Memos from the City Manager – For Receipt / Discussion

  • The status update memo on Easton’s Beach states that the Carousel and Snack Bar Building is not salvageable based upon a November 1, 2022 Planning Study Report. The report concluded that the Rotunda Building is not structurally at risk but the report did recommend that the Beach itself is in need of a replenishment program that is estimated to cost $10 million. 
  • An extensive memo is provided in the docket attachments outlining the public process for annual review of the the Capital Improvement Plan and the City’s operating budget.
    • The 5-Year Capital Improvement Program is a recommended schedule of public physical improvements for the City, the Newport School Department, and the Newport Public Library. In the memo, it is stated that a workshop could be held at the Council’s request to review the CIP, with a public hearing to be held at least a week prior to Council adopting the CIP. The proposed CIP will be submitted to Council by February 1, 2023.
    • The Biennial Budget document covers two years of estimated revenues and proposed expenses. The proposed operating budget will be submitted to Council by April 15, 2023 with public hearings to follow in May and June. 

One response to “Upcoming Items on Newport City Council Agenda”

  1. Thanks for the helpful docket summary.

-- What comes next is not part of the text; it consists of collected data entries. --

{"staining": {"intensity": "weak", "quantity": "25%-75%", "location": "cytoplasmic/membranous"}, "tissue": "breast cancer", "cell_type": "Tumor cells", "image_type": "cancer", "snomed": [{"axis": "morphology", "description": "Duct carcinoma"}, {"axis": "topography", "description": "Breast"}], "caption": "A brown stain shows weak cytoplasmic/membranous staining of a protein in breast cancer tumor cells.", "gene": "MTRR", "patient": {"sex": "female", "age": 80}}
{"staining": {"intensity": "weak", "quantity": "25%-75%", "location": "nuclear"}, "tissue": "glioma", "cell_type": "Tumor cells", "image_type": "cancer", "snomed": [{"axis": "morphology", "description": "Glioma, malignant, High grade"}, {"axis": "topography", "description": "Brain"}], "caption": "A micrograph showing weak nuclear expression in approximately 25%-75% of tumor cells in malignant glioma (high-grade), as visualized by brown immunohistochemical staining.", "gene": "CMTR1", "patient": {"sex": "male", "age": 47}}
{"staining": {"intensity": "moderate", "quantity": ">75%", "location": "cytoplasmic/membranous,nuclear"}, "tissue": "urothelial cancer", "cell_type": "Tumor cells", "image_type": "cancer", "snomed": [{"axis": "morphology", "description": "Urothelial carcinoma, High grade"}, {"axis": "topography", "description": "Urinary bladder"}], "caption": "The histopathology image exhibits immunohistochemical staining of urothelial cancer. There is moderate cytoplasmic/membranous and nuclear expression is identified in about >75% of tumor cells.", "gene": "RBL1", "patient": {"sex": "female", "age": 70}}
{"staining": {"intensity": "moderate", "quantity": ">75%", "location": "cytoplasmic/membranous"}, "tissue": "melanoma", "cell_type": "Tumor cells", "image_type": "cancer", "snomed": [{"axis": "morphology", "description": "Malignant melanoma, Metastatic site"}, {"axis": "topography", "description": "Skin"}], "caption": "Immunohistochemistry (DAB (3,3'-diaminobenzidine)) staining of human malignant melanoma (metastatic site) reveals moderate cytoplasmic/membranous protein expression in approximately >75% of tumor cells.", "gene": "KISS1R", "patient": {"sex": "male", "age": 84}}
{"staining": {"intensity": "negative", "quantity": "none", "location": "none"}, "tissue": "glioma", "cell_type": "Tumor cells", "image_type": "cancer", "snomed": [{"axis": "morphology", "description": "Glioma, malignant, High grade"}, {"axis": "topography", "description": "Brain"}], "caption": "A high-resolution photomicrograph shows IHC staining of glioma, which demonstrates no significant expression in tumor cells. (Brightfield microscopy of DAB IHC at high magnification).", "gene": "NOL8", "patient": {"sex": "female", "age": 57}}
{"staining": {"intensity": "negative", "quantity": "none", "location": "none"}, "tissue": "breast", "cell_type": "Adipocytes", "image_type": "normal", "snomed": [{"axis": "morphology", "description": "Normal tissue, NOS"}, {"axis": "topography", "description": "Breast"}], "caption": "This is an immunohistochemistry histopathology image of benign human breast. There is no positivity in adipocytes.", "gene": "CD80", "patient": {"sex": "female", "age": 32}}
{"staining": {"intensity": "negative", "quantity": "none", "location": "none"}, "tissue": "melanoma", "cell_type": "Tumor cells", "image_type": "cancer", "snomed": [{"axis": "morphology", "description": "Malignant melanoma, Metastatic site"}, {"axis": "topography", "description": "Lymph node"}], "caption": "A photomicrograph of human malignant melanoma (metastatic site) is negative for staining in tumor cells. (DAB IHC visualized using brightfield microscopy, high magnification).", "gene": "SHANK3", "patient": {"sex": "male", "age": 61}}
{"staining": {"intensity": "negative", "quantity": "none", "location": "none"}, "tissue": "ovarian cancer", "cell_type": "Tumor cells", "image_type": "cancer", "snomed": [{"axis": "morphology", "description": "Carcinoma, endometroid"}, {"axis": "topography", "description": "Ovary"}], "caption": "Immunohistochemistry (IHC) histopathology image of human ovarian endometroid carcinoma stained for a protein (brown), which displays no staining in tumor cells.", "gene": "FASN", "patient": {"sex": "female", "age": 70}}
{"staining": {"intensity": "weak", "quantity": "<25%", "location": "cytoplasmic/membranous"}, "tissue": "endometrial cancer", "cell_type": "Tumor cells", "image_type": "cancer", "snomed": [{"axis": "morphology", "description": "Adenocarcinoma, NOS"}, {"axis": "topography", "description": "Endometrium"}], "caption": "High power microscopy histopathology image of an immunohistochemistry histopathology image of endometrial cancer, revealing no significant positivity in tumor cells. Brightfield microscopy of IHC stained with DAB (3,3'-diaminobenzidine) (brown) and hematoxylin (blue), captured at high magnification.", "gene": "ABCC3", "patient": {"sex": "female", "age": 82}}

Many important issues here. I remain shocked and amazed that the annual Capital Improvement Plan “process” fails to pro-actively seek inputs from neighborhood group, business groups, and the general public at the FRONT END of their annual update. We all know what happens when public inputs are pushed to the obligatory, two public hearings at the back-end of the process. I raised this issue directly to the council in 2006. Then city manager Ed Lavallee liked the idea of earlier structured inputs. We definitely have the technology to collect inputs efficiently. But is city hall willing to listen?